Several revenue tools are available, and I’m not sure that Metrolinx’ role goes beyond identifying what these are, how much they can raise, and the implications of the costs of future network scenarios. A decision to implement any of these rests with Queen’s Park, but it would be founded on a strong, credible set of options for transit spending.
- Road tolls: A perennial favourite in some quarters, this would penalize road users who might not benefit from transit improvements especially if their travel does not correspond to trips that transit will serve well. They will neither be able to use new transit lines nor see much benefit from reduced congestion.
- Fuel tax: This is simpler to implement than a toll because the collection machinery is already in place. All that is needed is the will to charge the tax. However, this again affects all road users including those whose benefit from transit spending is dubious.
- Congestion tax: Any scheme to limit access to the core ignores the basic fact that most of the traffic is not downtown. There is no reason the comparatively small amount of traffic in central Toronto should underwrite the construction of a regional transit system.
- Local property tax: To the degree that increasing scope of local transit operations is driven by the growth of a regional network, local property taxes will be affected.
- Regional sales tax: If we regard transit as a general social good, then it should be paid for from a broad-based revenue source like the sales tax. In the short term, while the public digests the HST implementation, talk of bumping the sales tax may be unwelcome. However, for purpose of debate, we must know what could be raised by such a tax.
- Income taxes and general revenue: Short of creating a separate transit surtax in the manner of the Ontario health tax, the problem with income taxes is that they flow to general revenue rather than being earmarked for any program. If Ontario does entertain a tax increase, I suspect this will be aimed at higher profile spending areas such as health care or deficit/debt reduction.
When MoveOntario was announced, the financing scheme involved deferred recognition of the cost of assets until they were in operation, followed by a 50-year amortization period. This is akin to the scheme used for power generation plants, and we all know the financial mess Ontario Hydro got into by pushing costs off into the future.
Queen’s Park is now clearly treating capital spending for transit as an ongoing, debt-financed process, and wants to constrain future spending to stay within deficit/debt targets in coming years. “Free” transit construction is an accounting bubble that has burst.
Alternative schemes have been proposed for the creation of transit infrastructure. One way or another, all of them require that somebody borrow money, and somebody else pay it back. One might argue that a non-governmental provider would do so more effectively (whatever that might mean), but they won’t do it for free. In the best possible scenario, there will be cost savings in the short term (primarily construction financing and project management), but these will be offset in the long term when the operating agreement or lease for the finished facility kicks in.

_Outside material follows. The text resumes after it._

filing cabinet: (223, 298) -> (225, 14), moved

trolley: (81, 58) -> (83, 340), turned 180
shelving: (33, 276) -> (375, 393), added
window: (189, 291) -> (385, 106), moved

A $2b/year program might, just might, shrink by 10%, but that’s still $1.8b of new money to come from somewhere. If you want a lot more transit, be prepared to pay for it. Toronto isn’t Singapore, or Hong Kong or Tokyo where riding demand and real estate development can support the construction of intensive transit services. We have built our low density city, and now we have to pay to travel in it.
I won’t go into the many scenarios for alternative schemes of service provision as these really cannot be discussed until we know what quality of service and scope of operations we want. Metrolinx has more than enough on its plate already.